Document segment:
- Directed by: Aldo Grimaldi
- Screenplay by: Giovanni Grimaldi
- Story by: Aldo Grimaldi
- Produced by: Gilberto Carbone
- Starring: Al Bano; Romina Power; Linda Christian; Carlo Giordana; Nino Taranto; Antonella Steni; Franco Franchi; Ciccio Ingrassia;
- Cinematography: Claudio Ragona
- Edited by: Daniele Alabiso
- Music by: Pino Massara
- Release date: 1968;
- Country: Italy
- Language: Italian

= L'oro del mondo =

L'oro del mondo (Italian for The gold of the world) is a 1968 Italian musicarello comedy film directed by Aldo Grimaldi and starring Al Bano and Romina Power.

Exercise task 1:
Set down, word for word, the part of the page on L'oro del mondo from "L'oro del mondo (Italian" to "and Romina Power.".
Exercise task 2:
Write the next part of the page on L'oro del mondo, picking up after its last sentence.
The entries after this point were drawn from a different source than the page on L'oro del mondo.

[Raw records]

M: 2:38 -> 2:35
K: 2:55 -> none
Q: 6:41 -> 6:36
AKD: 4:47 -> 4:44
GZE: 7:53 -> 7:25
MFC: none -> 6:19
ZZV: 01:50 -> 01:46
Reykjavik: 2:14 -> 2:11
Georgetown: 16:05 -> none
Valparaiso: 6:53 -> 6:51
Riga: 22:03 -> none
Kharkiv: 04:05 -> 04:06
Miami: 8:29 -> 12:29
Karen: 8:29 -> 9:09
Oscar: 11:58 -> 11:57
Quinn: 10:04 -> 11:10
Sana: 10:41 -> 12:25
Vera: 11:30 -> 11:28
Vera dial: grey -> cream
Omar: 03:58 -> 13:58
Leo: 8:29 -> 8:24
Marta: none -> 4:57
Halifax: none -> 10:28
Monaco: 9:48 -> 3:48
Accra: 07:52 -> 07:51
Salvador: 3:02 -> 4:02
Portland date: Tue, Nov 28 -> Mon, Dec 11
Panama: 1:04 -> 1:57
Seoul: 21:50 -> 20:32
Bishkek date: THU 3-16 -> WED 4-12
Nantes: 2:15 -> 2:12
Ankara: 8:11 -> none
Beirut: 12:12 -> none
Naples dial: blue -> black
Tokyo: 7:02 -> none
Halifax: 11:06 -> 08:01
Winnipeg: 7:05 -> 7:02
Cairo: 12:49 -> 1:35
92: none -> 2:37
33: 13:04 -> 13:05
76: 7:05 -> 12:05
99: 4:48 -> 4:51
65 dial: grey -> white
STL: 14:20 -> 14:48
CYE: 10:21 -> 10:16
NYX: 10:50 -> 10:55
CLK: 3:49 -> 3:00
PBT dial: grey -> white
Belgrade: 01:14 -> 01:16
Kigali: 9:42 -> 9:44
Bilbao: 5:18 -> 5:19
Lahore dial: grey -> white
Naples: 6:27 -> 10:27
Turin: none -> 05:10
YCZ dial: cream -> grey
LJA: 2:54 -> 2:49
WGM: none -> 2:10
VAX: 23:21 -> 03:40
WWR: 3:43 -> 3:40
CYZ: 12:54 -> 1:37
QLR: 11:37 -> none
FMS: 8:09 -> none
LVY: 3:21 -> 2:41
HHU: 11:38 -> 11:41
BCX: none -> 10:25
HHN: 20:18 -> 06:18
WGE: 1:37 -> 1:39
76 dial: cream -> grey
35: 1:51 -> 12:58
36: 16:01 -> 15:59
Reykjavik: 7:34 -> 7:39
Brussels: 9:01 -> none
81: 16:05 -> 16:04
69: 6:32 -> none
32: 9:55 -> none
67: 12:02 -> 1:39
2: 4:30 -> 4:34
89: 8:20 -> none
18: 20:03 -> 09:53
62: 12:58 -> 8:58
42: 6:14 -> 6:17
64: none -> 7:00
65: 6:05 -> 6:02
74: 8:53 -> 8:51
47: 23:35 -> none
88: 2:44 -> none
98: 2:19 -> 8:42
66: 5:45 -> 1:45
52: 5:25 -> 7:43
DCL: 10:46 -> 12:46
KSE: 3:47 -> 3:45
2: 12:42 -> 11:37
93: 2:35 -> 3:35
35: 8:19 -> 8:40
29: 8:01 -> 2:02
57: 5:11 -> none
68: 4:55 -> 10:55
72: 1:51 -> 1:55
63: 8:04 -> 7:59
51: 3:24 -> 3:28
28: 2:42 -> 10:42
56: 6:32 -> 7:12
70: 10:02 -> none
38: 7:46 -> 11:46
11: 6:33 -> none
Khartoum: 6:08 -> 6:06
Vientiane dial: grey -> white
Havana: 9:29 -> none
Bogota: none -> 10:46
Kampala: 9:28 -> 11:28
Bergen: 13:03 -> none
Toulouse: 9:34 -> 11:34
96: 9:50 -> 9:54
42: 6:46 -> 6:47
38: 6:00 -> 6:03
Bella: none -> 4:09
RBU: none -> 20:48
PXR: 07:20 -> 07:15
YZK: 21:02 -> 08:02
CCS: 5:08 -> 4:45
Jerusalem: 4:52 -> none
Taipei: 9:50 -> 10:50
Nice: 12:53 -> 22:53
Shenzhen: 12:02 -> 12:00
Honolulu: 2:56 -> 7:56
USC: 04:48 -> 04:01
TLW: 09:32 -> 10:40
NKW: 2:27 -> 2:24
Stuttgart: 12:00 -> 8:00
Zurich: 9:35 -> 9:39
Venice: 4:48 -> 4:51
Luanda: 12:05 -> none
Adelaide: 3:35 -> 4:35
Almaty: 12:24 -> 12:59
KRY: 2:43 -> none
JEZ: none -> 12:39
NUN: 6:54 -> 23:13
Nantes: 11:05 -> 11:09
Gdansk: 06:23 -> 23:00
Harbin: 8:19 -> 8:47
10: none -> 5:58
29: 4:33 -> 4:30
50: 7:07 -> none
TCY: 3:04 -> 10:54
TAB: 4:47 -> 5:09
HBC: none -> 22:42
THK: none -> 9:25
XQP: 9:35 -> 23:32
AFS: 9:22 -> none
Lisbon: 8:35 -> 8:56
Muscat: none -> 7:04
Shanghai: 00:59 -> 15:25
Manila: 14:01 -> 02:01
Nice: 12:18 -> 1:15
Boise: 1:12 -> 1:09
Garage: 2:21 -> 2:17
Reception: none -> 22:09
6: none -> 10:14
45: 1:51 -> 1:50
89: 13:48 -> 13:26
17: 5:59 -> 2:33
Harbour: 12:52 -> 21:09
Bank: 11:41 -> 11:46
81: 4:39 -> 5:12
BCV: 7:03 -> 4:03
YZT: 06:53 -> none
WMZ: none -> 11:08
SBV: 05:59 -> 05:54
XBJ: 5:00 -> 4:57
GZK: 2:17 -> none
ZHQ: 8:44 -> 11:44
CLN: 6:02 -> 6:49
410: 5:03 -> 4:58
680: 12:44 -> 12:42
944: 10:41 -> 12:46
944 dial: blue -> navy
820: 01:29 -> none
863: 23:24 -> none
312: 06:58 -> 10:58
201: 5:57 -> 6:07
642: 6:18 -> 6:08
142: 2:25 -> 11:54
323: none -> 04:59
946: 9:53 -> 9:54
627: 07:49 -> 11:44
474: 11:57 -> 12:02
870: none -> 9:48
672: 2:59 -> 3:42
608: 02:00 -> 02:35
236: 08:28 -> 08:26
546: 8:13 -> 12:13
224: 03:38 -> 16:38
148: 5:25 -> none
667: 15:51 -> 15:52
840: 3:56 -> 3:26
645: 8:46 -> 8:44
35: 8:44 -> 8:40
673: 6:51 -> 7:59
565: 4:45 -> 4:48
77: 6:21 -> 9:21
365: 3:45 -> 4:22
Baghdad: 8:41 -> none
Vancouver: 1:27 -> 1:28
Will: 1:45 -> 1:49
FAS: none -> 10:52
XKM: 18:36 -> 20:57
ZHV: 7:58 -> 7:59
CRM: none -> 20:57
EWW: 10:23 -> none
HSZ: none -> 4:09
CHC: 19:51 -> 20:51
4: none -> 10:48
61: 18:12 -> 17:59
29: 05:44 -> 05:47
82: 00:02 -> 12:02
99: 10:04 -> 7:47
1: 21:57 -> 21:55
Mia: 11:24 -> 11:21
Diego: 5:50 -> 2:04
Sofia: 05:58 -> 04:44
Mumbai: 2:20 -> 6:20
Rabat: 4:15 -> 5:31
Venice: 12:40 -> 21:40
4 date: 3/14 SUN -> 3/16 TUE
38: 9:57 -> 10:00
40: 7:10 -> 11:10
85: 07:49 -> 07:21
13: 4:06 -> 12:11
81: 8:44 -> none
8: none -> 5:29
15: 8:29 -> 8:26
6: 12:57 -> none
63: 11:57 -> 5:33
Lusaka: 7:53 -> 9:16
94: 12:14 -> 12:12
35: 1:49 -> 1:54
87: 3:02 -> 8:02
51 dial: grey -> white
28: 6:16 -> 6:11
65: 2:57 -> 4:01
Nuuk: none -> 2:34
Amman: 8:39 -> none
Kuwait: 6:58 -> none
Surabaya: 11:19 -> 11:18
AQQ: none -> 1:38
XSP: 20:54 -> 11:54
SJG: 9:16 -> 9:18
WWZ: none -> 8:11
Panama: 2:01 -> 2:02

Response 1:
L'oro del mondo (Italian for The gold of the world) is a 1968 Italian musicarello comedy film directed by Aldo Grimaldi and starring Al Bano and Romina Power.

Response 2:
== Plot ==
Giorgio, son of a rich industrialist, is attracted with Lorena, a university student, but she's already engaged to Carlo. After having tried in vain to court her, Giorgio resorts to an extreme measure: taking advantage of his father's absence, he threatens to cause the bankruptcy of the small business owned by Lorena's parents. The girl, to avoid the ruin of her family, abandons Carlo without giving him any explanation and agrees to get engaged to Giorgio. Carlo, having learned from a friend the reason for his girlfriend's sudden change of attitude, must confront his rival and teach him lesson.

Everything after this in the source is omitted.